Work to complete = Throughout the material, count the lines with the word "메서드를" in them, and answer with only the figure.

══════════════════════════════

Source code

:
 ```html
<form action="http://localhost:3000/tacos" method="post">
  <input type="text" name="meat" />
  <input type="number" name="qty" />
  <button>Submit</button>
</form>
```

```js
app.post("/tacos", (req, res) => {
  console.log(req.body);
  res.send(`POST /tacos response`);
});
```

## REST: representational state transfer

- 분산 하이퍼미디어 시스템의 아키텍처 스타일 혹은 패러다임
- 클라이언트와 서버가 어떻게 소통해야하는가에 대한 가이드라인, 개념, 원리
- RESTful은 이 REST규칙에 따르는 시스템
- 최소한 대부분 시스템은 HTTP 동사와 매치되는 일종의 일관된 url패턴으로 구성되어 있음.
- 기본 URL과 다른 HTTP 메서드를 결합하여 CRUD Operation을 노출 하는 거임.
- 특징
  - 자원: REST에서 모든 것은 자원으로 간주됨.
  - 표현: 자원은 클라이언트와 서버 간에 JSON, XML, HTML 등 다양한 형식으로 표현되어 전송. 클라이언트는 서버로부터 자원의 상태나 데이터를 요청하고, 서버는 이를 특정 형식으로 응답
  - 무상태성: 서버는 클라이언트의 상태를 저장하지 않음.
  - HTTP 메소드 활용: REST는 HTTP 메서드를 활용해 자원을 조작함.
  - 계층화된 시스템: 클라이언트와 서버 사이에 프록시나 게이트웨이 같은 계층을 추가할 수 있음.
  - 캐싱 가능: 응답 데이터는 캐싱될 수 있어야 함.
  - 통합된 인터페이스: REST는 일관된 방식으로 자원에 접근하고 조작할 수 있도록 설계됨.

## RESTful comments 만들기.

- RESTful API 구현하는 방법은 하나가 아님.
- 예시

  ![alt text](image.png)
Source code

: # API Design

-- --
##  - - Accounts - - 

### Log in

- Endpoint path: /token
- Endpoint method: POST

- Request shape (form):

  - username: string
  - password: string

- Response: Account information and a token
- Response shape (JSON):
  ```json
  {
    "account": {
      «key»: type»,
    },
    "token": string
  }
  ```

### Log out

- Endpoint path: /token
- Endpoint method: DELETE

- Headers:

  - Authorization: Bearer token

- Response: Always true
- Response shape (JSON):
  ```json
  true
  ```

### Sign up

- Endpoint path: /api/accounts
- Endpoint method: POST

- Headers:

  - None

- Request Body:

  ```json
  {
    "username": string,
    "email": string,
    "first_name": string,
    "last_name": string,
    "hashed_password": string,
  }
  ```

══════════════════════════════

Result for this exercise = 2